# DOCUMENT SECTION
------------------------------------------------------------

# Help!!! TV, Internet, Phone



## txrdkng (Jan 9, 2013)

We currently use AT&T for our phone and DSL and Direct TV for television. We have recently had lots of problems with our internet/network dropping and I work from home so this can't go on. I have upgraded to a much better router, new modem, not much difference.

Lots of folks have told us how unreliable DSL is so we are thinking of switching to AT&T's U-Verse. However, I have heard of lots of folks who went that route, didn't like it and switched back. When I talk to some of these people I get the impression that they simply didn't like the different on-screen tv guides, the way certain buttons functioned, etc. and didn't have the patience to stick with it and get used to it.

We did get a red flag that it took SEVERAL hours on the phone to get answers from AT&T about U-Verse. No one seems to know what they are talking about which concerns us. They also told us we MUST use their router which I don't like...I am willing to spend a little extra and upgrade to something faster (again, since I work from home).

They are scheduled to come out Thursday for the install but we are having second thoughts. We are considering sticking with AT&T for phone, Comcast for TV and internet. Or bundling with Comcast. Or some other combination.

I would like to hear from folks who are more knowledgeable about this than me. What are your recommendations? I think most of them are a disaster, their Sales and Customer Service folks have no idea what they are talking about, etc. I am looking for REAL information beyond "I didn't like it and switched back". Maybe what you didn't like about it is something we are willing to live with.

Thanks!!!


----------



## CTone (Jul 23, 2013)

*ATT Uverse*

I have had ATT uverse for around 6 years.
IMO

overall great service
prompt repair service when required
each STB( Set Top box ) can be used as an additional wired internet port that we use for Blu-ray, smart tv's, additional wireless routers/switches
wireless router has good range
have never wished to change back to Comcast or dish.

------------------------------------------------------------

# INFORMATION GIVEN
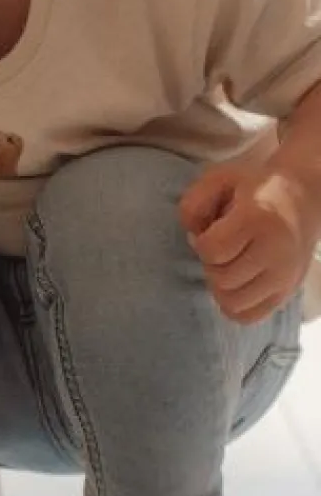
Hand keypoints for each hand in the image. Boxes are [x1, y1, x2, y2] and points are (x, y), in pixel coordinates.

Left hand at [179, 158, 320, 323]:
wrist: (303, 192)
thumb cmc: (254, 185)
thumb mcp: (217, 178)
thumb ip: (192, 204)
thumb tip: (192, 238)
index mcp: (259, 218)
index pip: (211, 250)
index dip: (201, 242)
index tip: (210, 231)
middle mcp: (277, 250)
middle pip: (221, 279)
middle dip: (210, 265)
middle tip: (220, 249)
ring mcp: (286, 275)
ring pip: (233, 303)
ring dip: (220, 287)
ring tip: (228, 265)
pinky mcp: (288, 291)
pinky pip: (250, 316)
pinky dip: (234, 305)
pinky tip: (235, 284)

------------------------------------------------------------

# WHAT THIS EXERCISE ASKS
**A)** Reproduce the forum thread about AT&T U-Verse, everything from "We did get a" down to "some other combination.".
**B)** Write the next part of the forum thread about AT&T U-Verse, picking up after its final line.

# SOLVED TASKS
**A)**
We did get a red flag that it took SEVERAL hours on the phone to get answers from AT&T about U-Verse. No one seems to know what they are talking about which concerns us. They also told us we MUST use their router which I don't like...I am willing to spend a little extra and upgrade to something faster (again, since I work from home).

They are scheduled to come out Thursday for the install but we are having second thoughts. We are considering sticking with AT&T for phone, Comcast for TV and internet. Or bundling with Comcast. Or some other combination.

**B)**
----------



## DSL_PWR (Jul 22, 2009)

We are getting ready to drop Directv and go back to Comcast for TV and already have them for internet. Can't speak for the home phone since we don't have one.

Comcast has the best internet hands down. You can't beat their speed unless you have access to Verizon FIOS, which very few people do.


----------



## HTownBoi281 (May 13, 2006)

I have Directv for all my TV's and have Comcast for my internet. Been very happy with both for over 10 years now with very lil problems. I dont have a home phone cause everything is wireless in my house. Even alarm uses the cell phone modual. Since you work at home, I would bundle home phone and internet with Comcast as they are really reliable and not to mention you cant get any faster than cable internet in a residence. DSL is junk!! Always hated how much lag DSL has. The Comcast cable TV on the other hand is a whole other story. I did NOT like that. Always had problems with Comcast tv which is why I have Directv. I still have Comcast tv but never use it but since I signed up with them a long time ago, I only pay $1.00 for Comcast tv as it was a promotion with the internet.


----------



## NaClH2O (May 25, 2004)

If you go with U-Verse, you're still going to have DSL as your internet connection. There are two main problems with DSL - limited bandwidth since you're using the phone lines and the speed and reliability degrades the further you are from a main hub. In my opinion, Comcast has the best internet on the market. I despise their TV service, but the internet service is top notch. I pay $85 a month (final bill after taxes, etc.) and can get over 50 Mbps download speeds routinely. Let me rephrase that actually. I can get 50 Mbps download speeds on speedtest.net. I rarely get that in real world file downloading as the other end usually limits it to around 10 Mbps. 

For phone, my advice is to do one of two things - get the phone service with who you choose as your internet service provider or look into Vonage. You're most likely going to have a voice over IP (VOIP) phone service and you can get some good deals on long distance calling. For the short period of time I had Comcast phone service, I believe it was free within the continental US. Vonage is VOIP as well and I've heard good things about them.

For TV, it's all up to personal preference. I think DirecTV is the best TV service, but I also think it's the most expensive. I got frustrated with Comcast. If you have an HDTV (and really, who doesn't these days?), they will frustrate you too. When I dropped them four years ago, they lagged far behind everyone else in the number of HD channels. They didn't even offer PPV in HD. Maybe they're different now, but I doubt it. My parents have U-Verse and have been largely happy, but lately they've been complaining about their bill going up every month without making any changes. They're now thinking about dropping the TV service completely.


----------



## redexpress (Apr 5, 2010)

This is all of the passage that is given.